Multi-frame object listings:
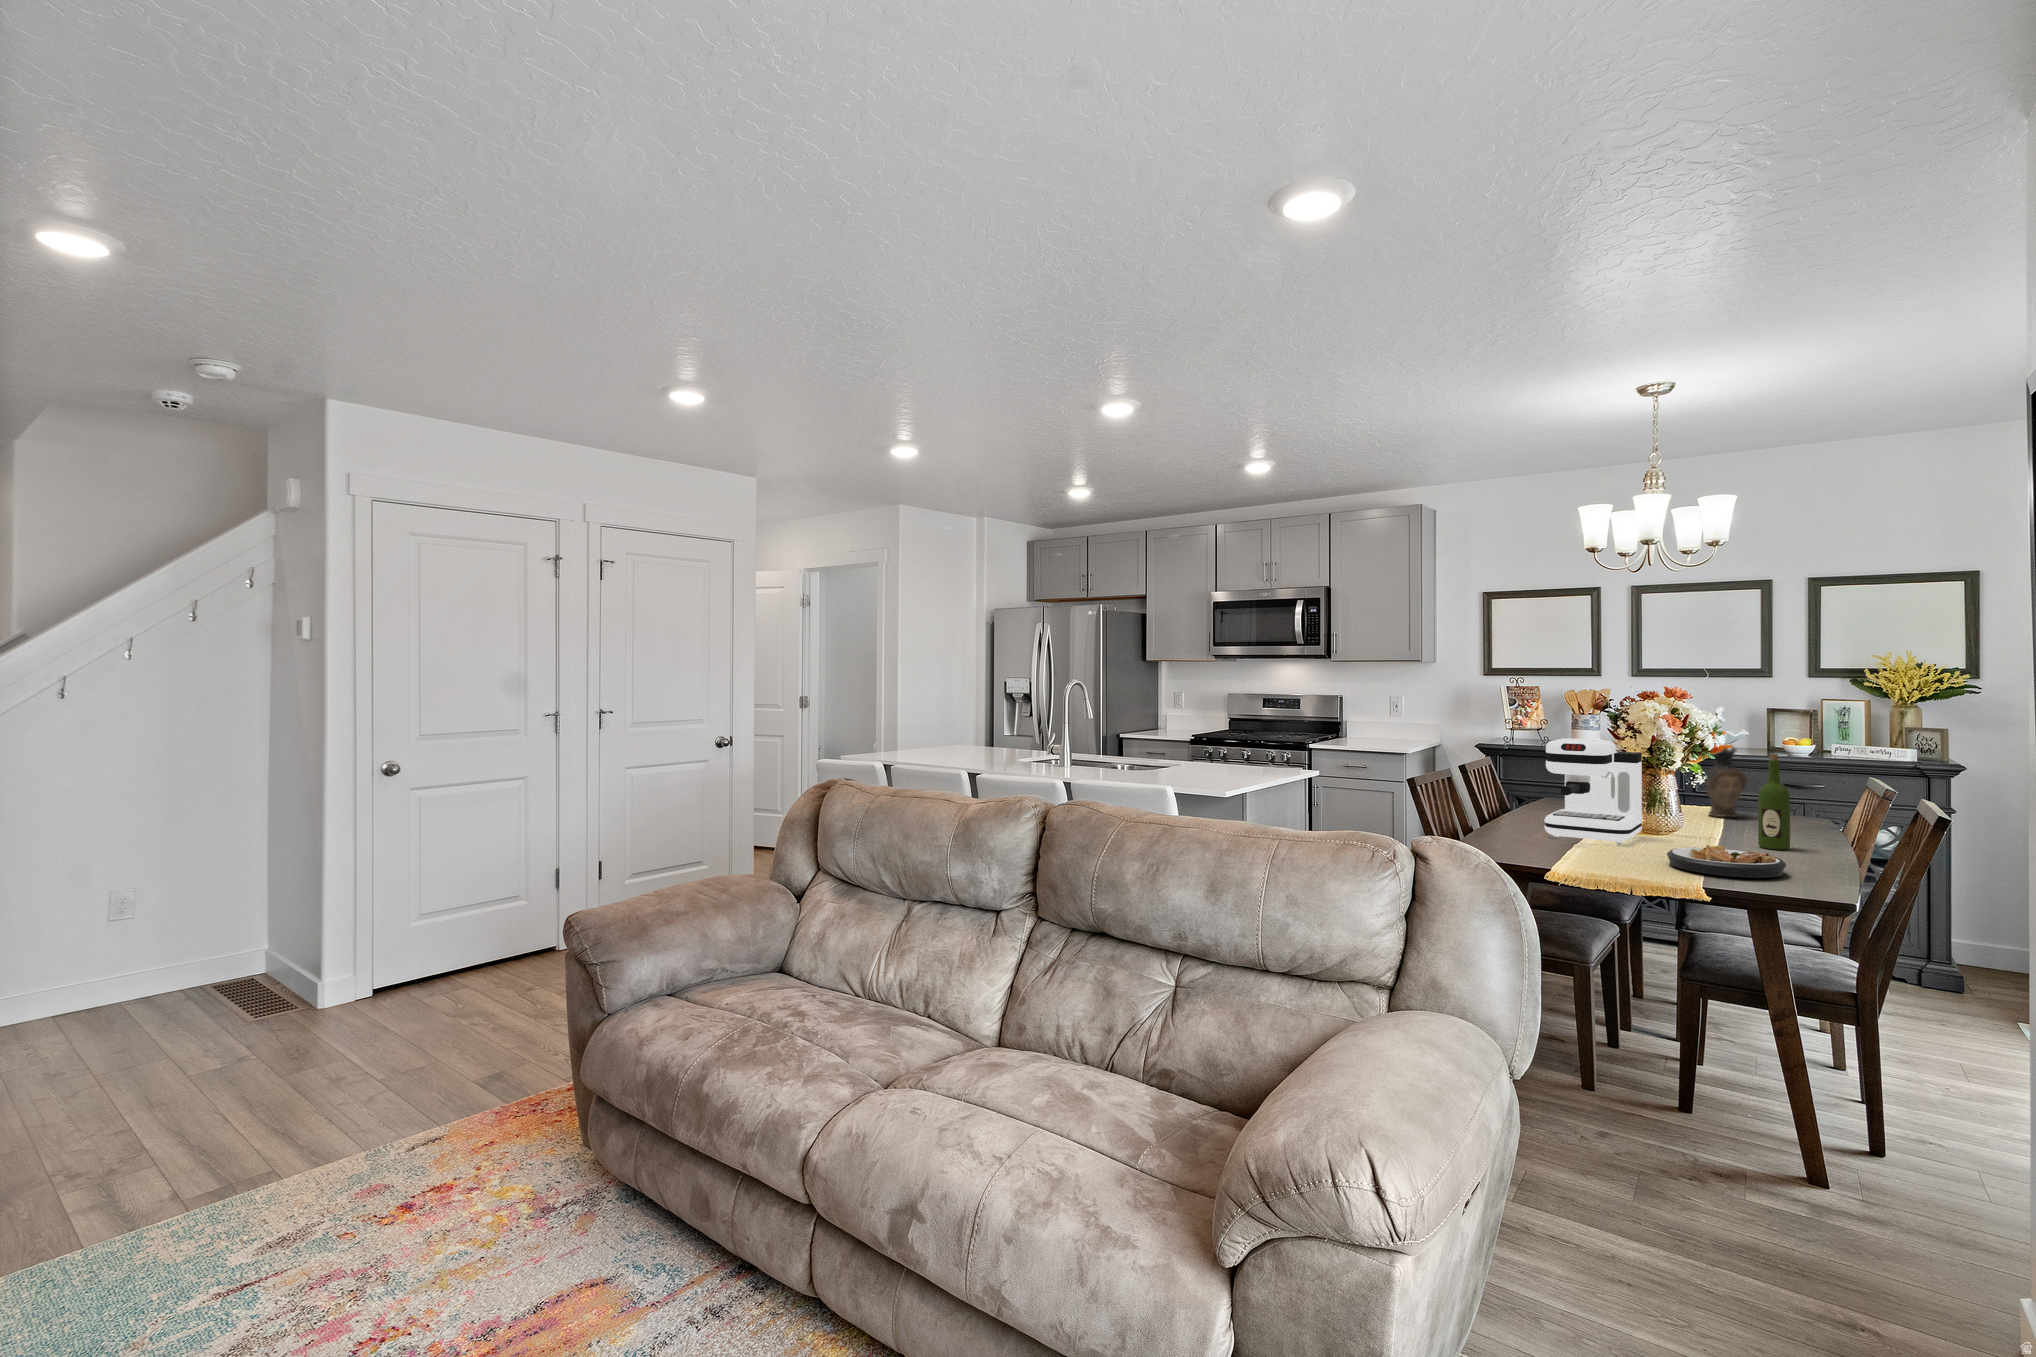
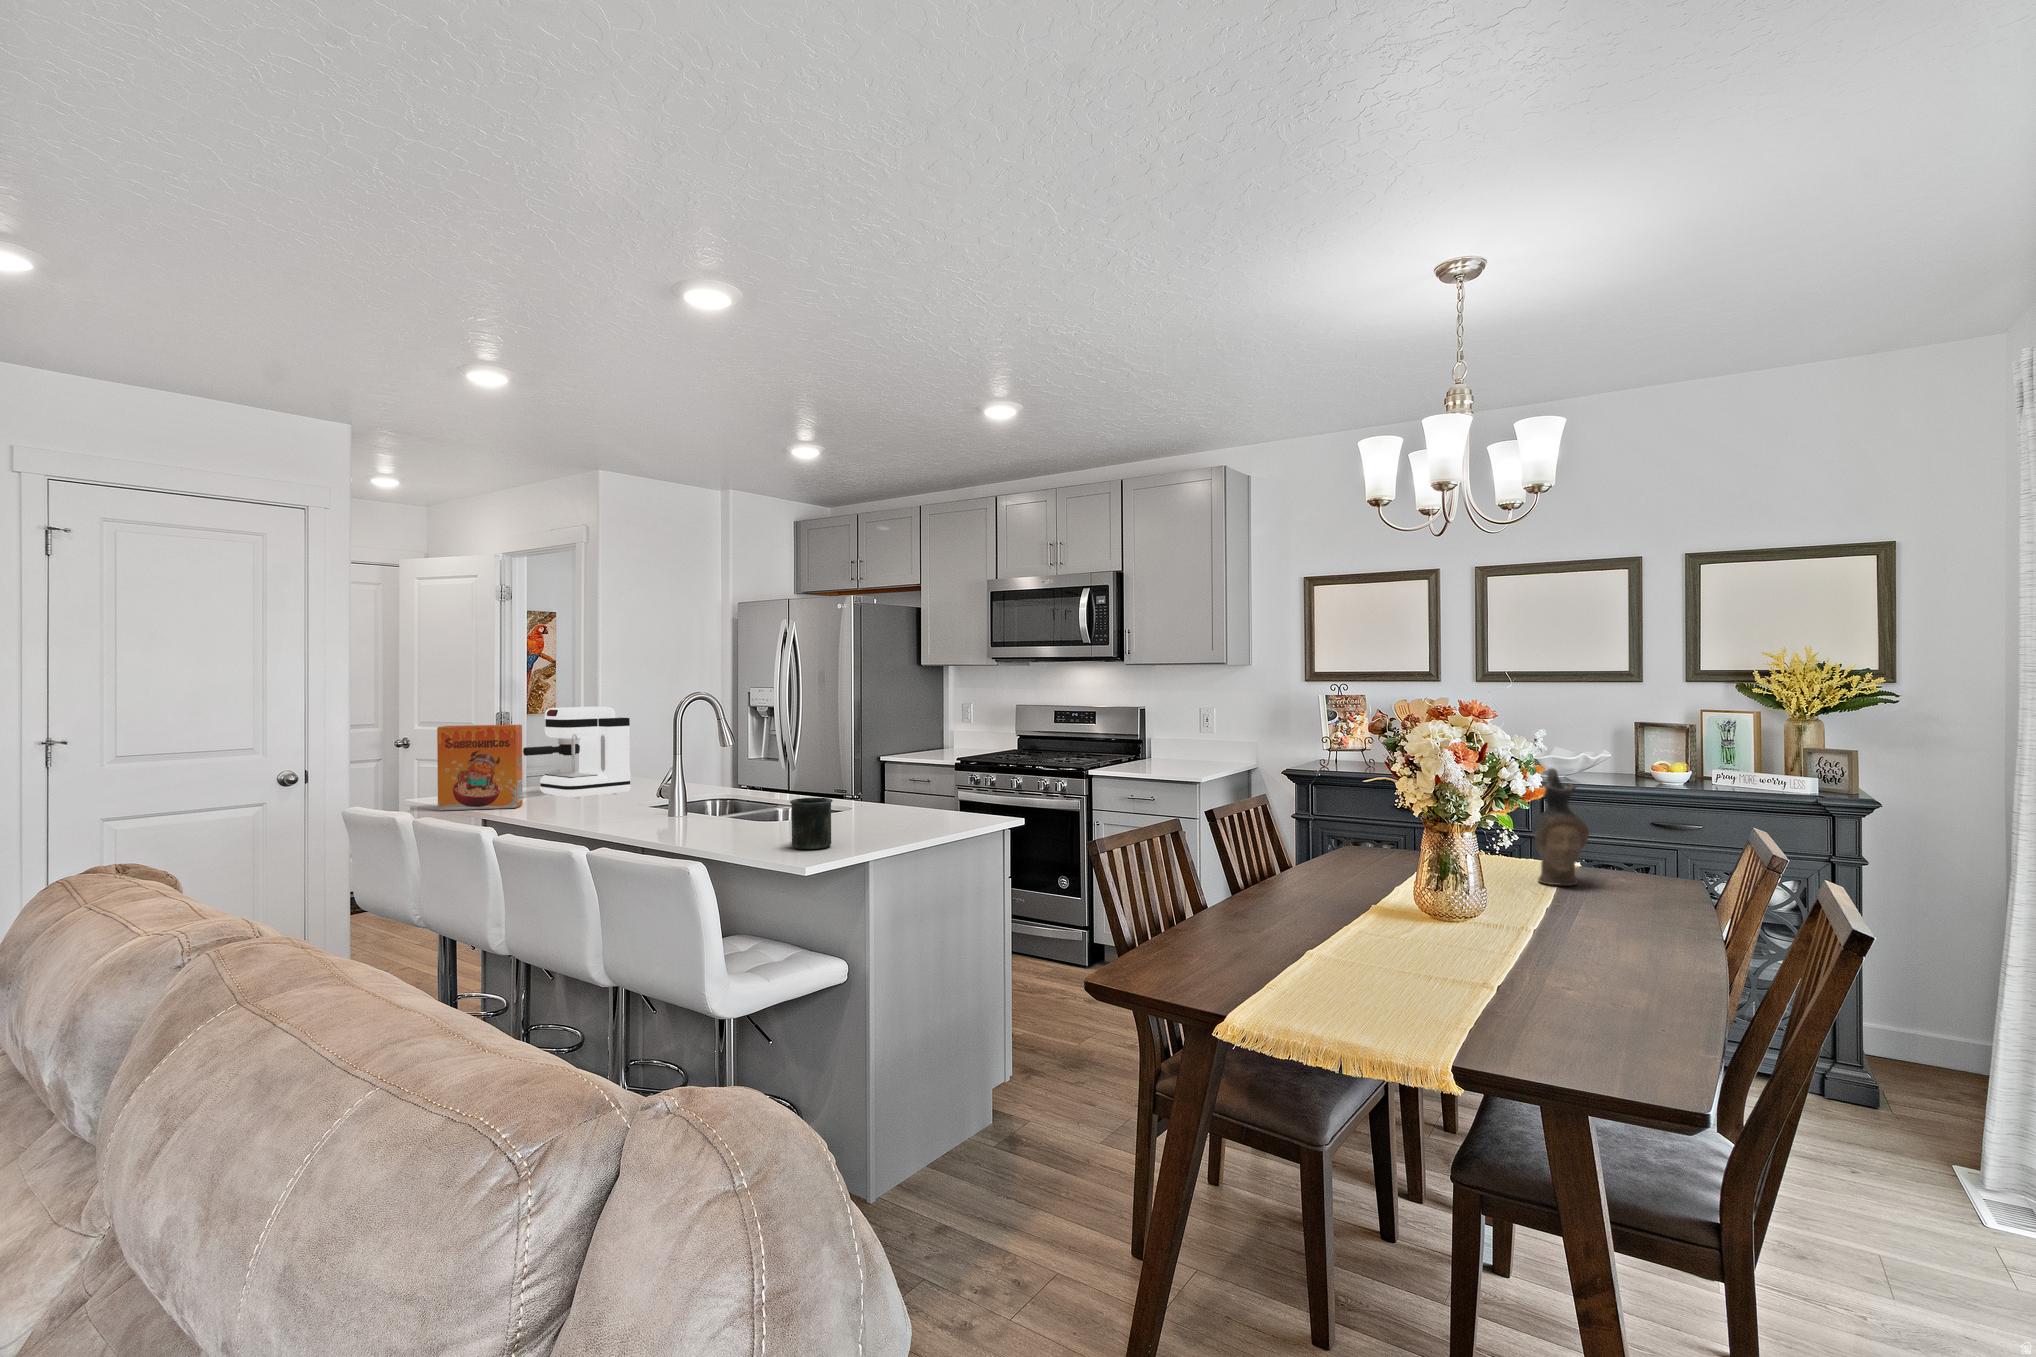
cereal box: none [884,704,936,764] -> present [437,725,523,811]
coffee maker: present [1545,739,1642,844] -> present [523,707,631,799]
mug: none [1187,752,1219,785] -> present [790,798,833,849]
wine bottle: present [1758,754,1790,850] -> none [1588,804,1634,957]
plate: present [1667,845,1786,878] -> none [1428,965,1613,1038]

Task item: Write out an exact transcription of the line with "mug: none [1187,752,1219,785]" and of each line after it; stop at the end of the records.

Response box:
mug: none [1187,752,1219,785] -> present [790,798,833,849]
wine bottle: present [1758,754,1790,850] -> none [1588,804,1634,957]
plate: present [1667,845,1786,878] -> none [1428,965,1613,1038]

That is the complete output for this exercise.